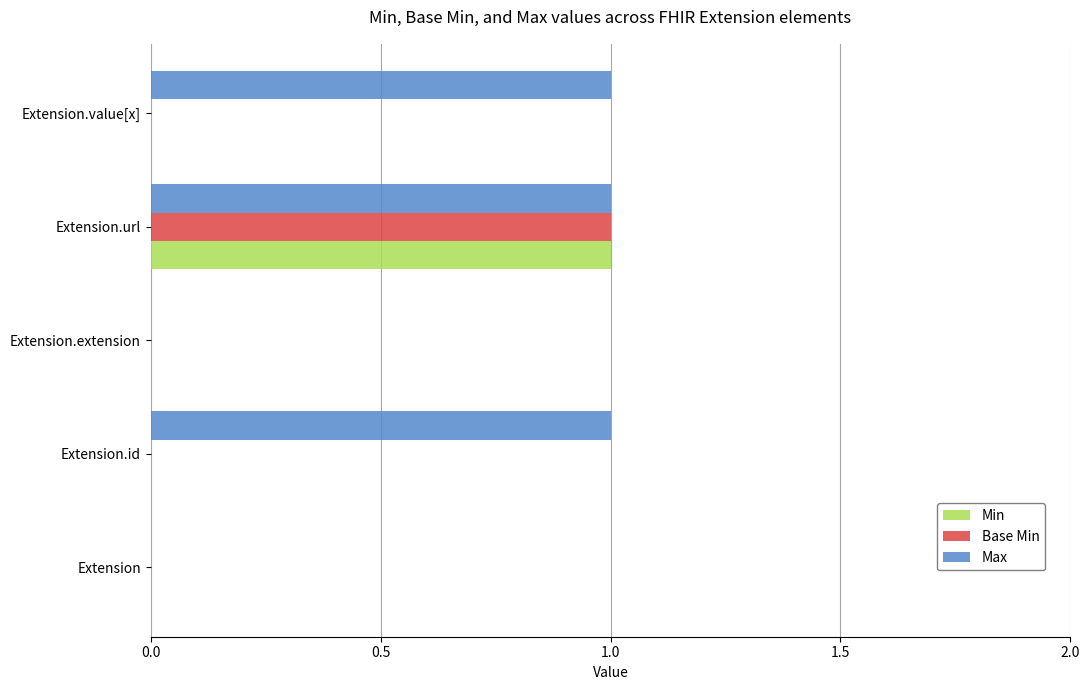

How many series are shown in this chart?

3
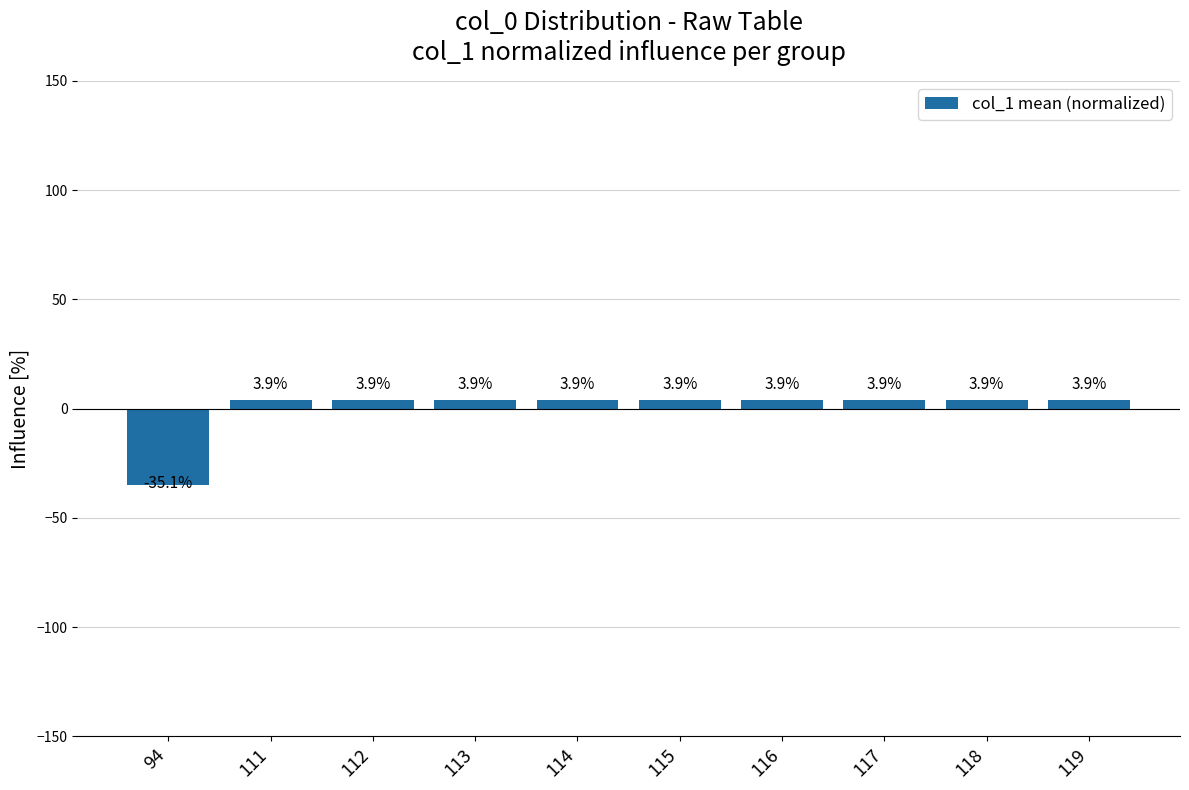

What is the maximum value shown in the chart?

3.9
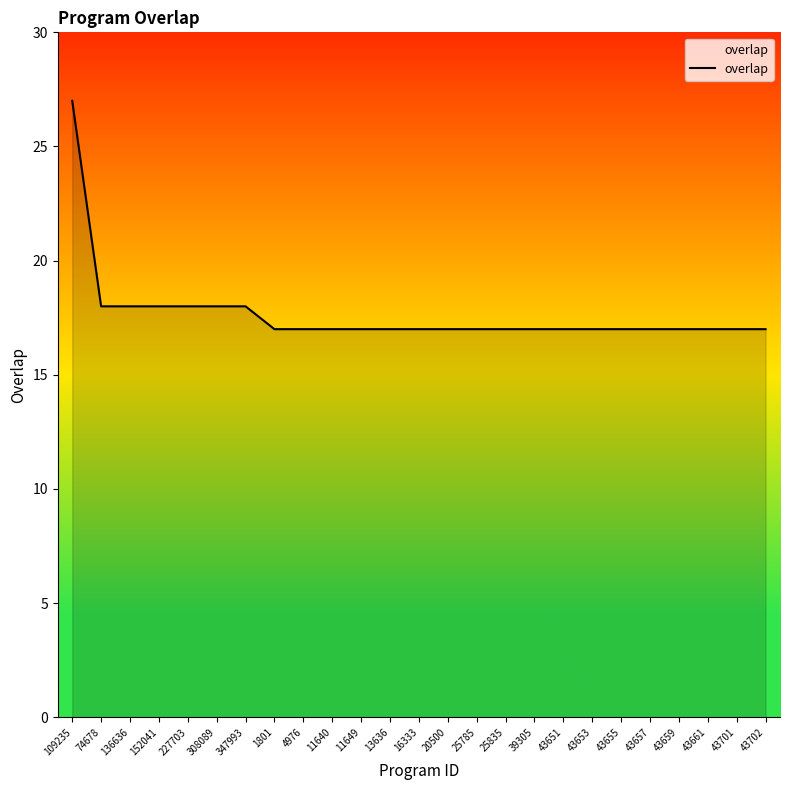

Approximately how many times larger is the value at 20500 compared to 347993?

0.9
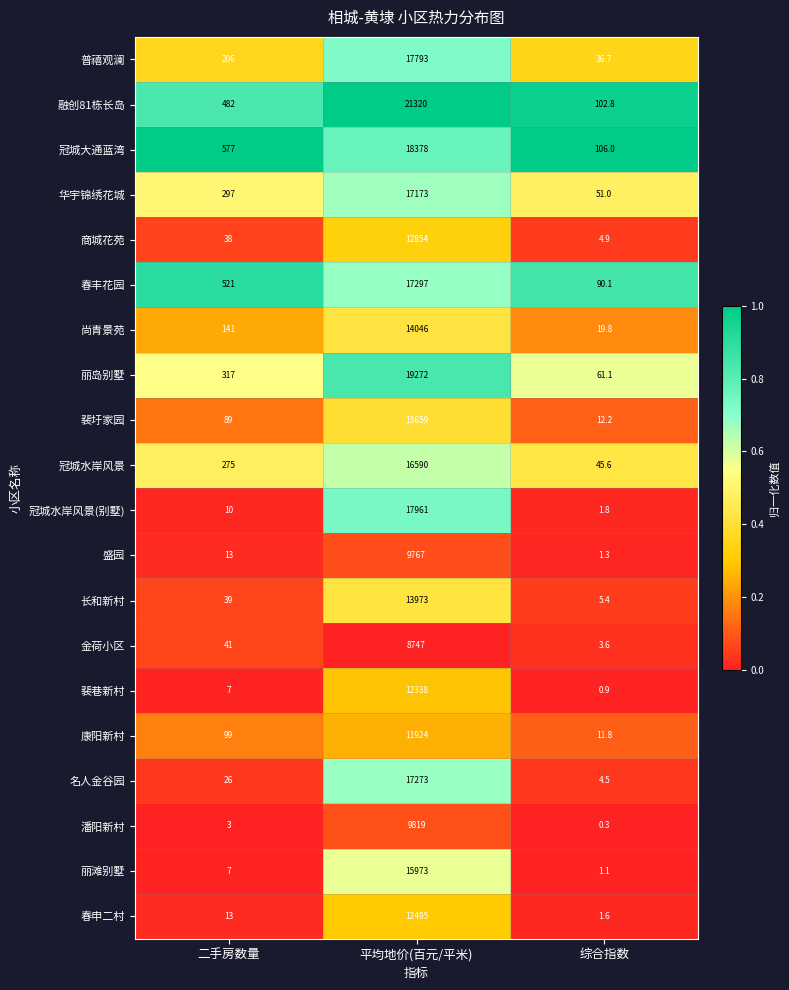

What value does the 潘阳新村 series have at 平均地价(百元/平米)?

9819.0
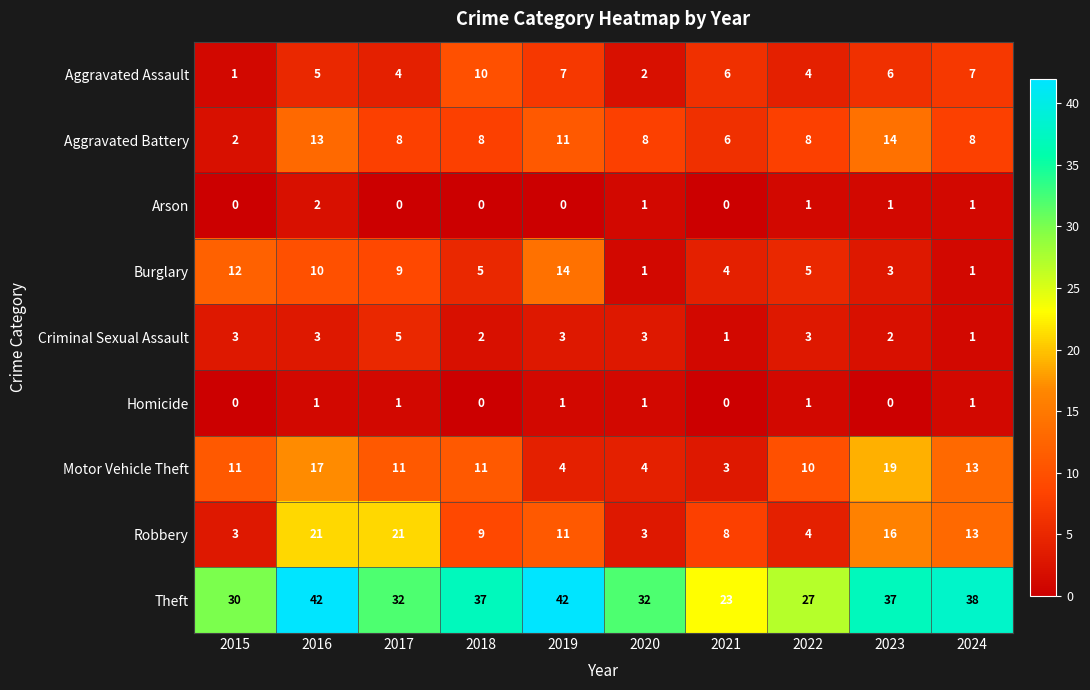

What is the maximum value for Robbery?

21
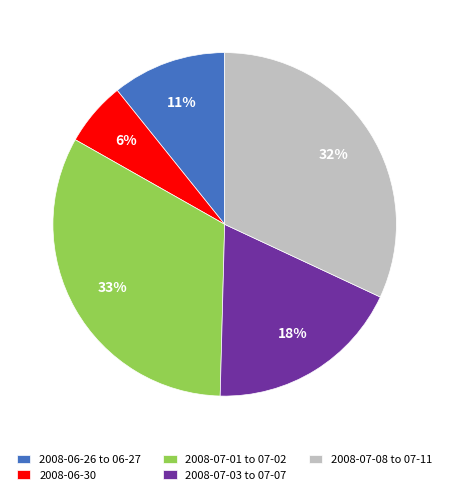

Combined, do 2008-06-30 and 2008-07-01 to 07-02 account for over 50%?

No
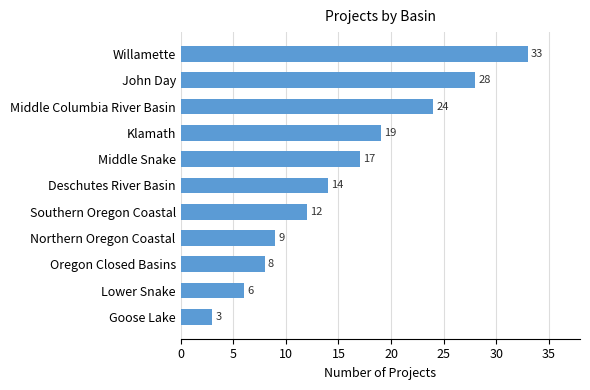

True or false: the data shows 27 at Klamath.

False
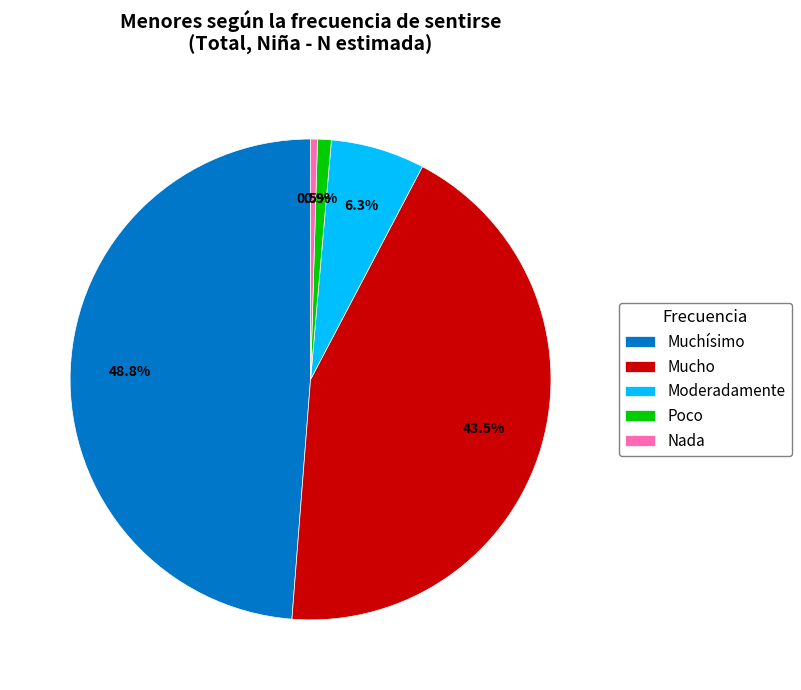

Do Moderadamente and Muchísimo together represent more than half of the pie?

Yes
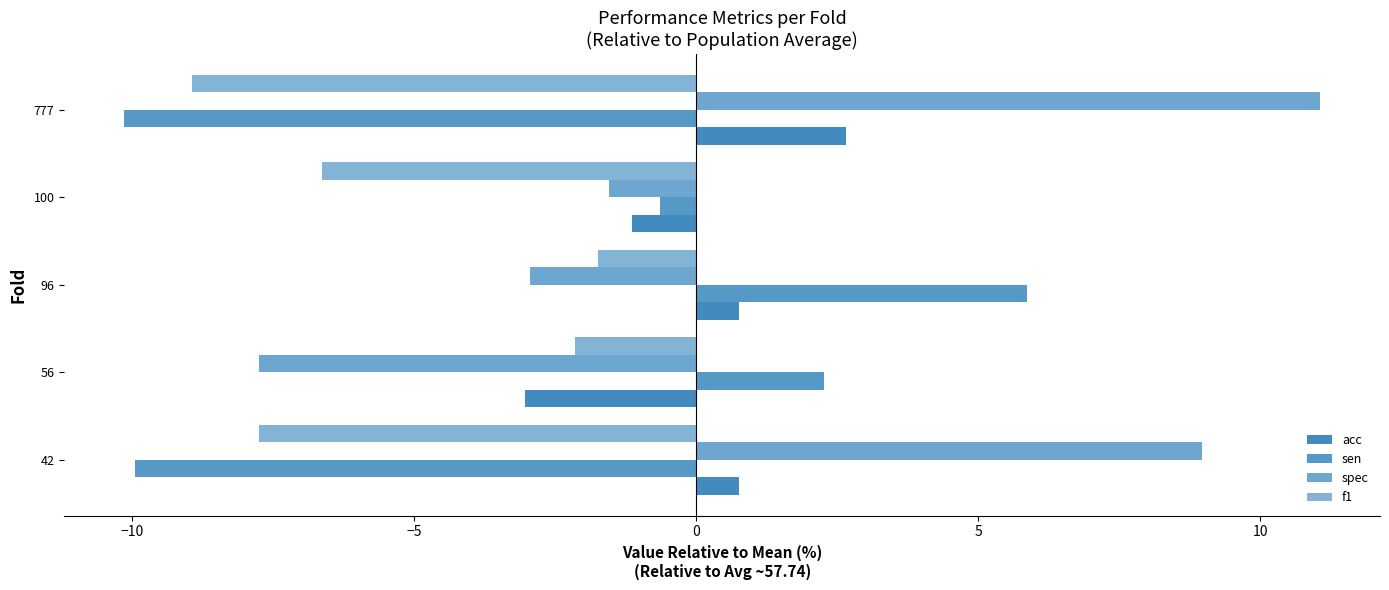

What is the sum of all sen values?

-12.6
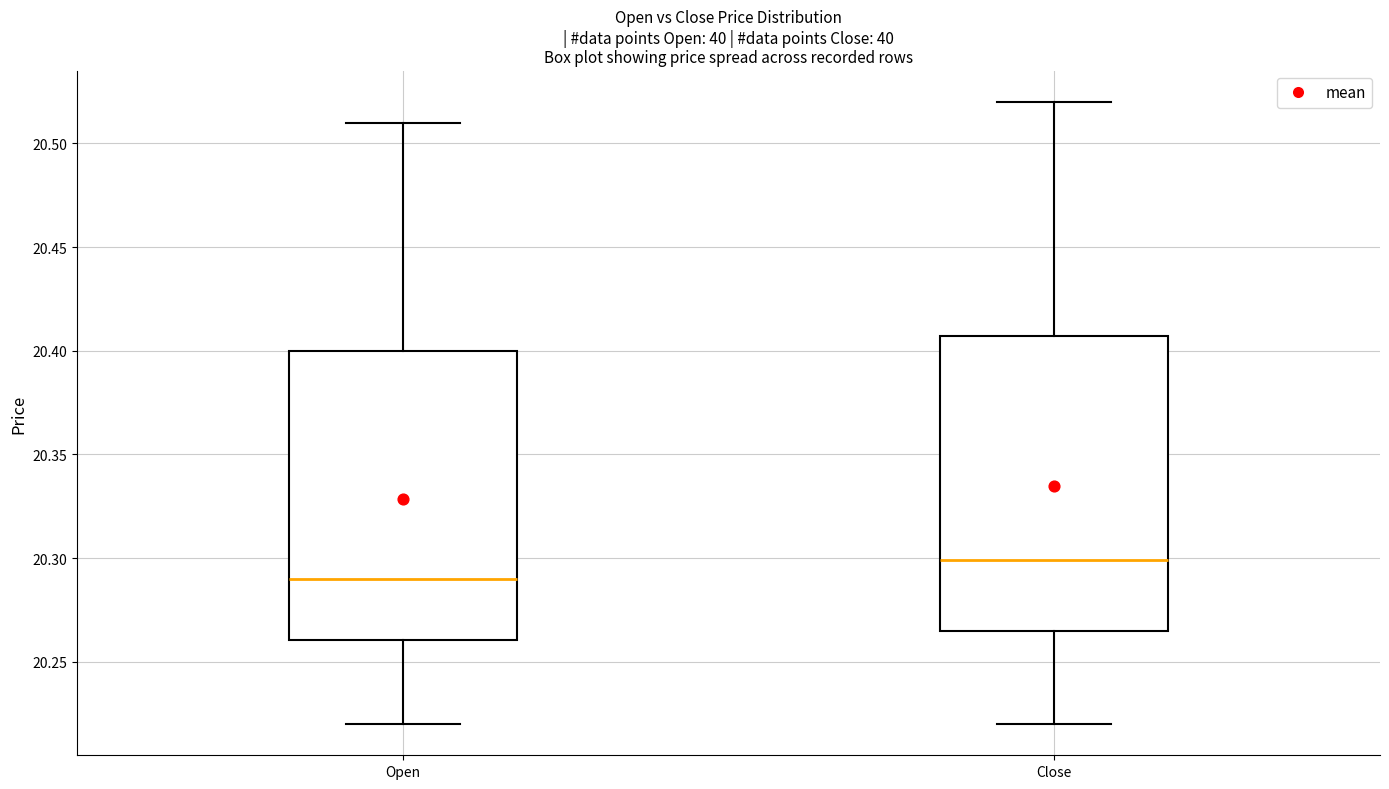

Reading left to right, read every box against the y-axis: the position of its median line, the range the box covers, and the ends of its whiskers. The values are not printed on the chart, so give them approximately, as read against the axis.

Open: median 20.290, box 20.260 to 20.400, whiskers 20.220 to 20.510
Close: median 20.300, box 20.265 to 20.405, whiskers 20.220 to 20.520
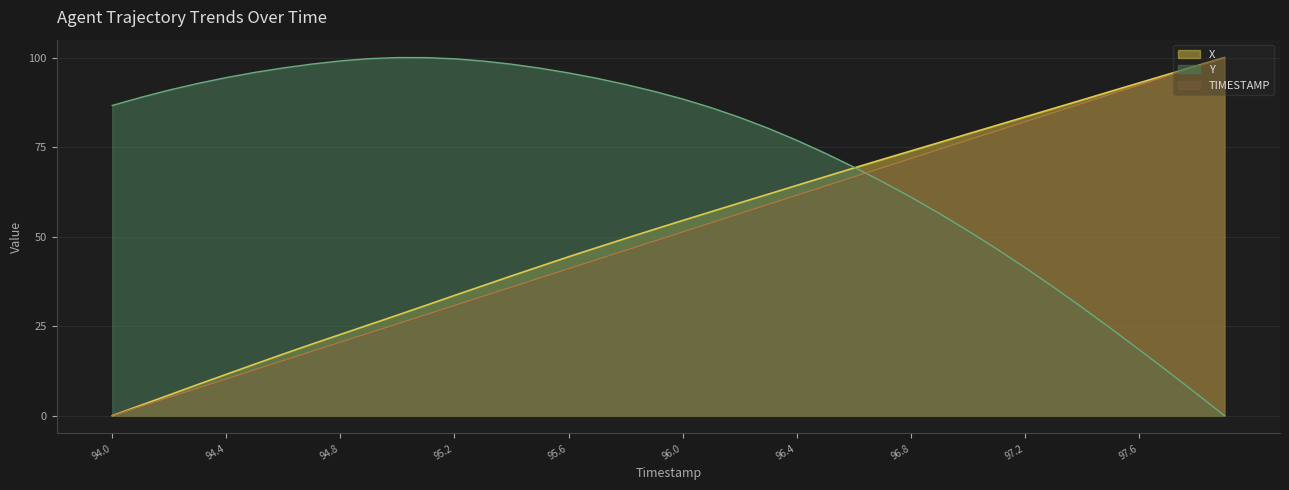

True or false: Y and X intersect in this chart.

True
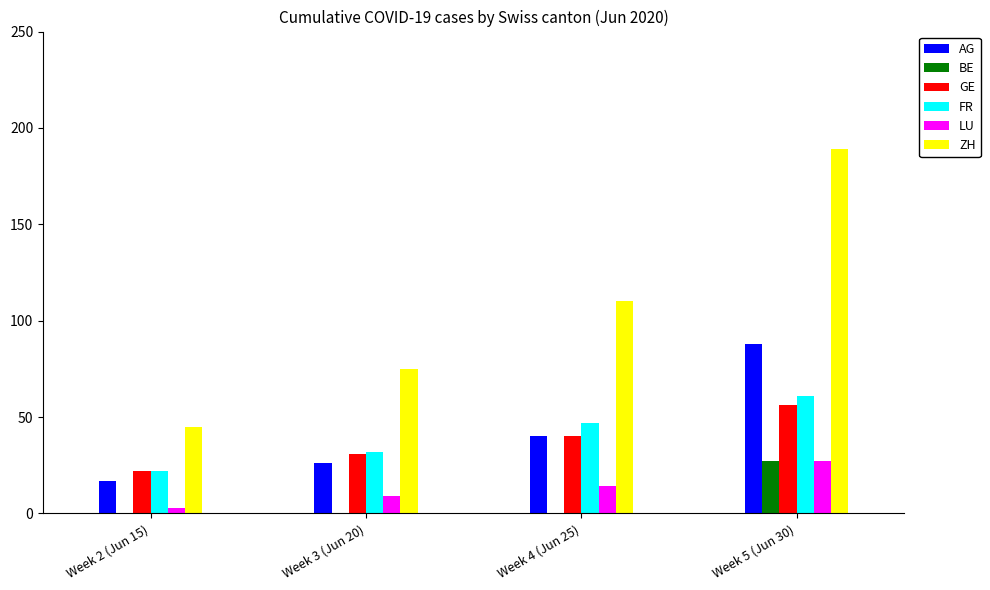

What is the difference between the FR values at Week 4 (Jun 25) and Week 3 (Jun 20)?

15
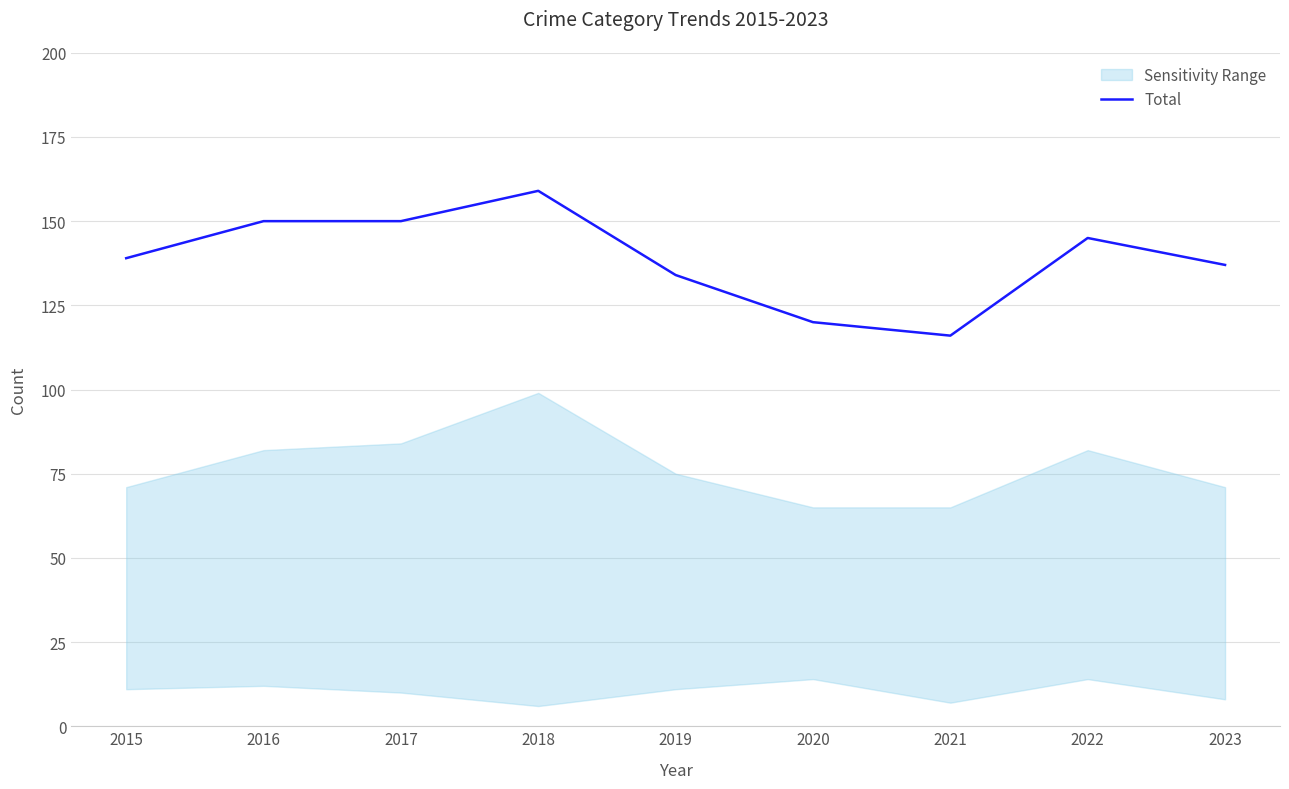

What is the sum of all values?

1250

WHAT IS REQUIRED: Copy out all of the entries above again word for word, leaving out the pictures.

EXERCISE RESPONSE:
How many series are shown in this chart?

3

What is the maximum value shown in the chart?

3.9

Approximately how many times larger is the value at 20500 compared to 347993?

0.9

What value does the 潘阳新村 series have at 平均地价(百元/平米)?

9819.0

What is the maximum value for Robbery?

21

Combined, do 2008-06-30 and 2008-07-01 to 07-02 account for over 50%?

No

True or false: the data shows 27 at Klamath.

False

Do Moderadamente and Muchísimo together represent more than half of the pie?

Yes

What is the sum of all sen values?

-12.6

Reading left to right, read every box against the y-axis: the position of its median line, the range the box covers, and the ends of its whiskers. The values are not printed on the chart, so give them approximately, as read against the axis.

Open: median 20.290, box 20.260 to 20.400, whiskers 20.220 to 20.510
Close: median 20.300, box 20.265 to 20.405, whiskers 20.220 to 20.520

True or false: Y and X intersect in this chart.

True

What is the difference between the FR values at Week 4 (Jun 25) and Week 3 (Jun 20)?

15

What is the sum of all values?

1250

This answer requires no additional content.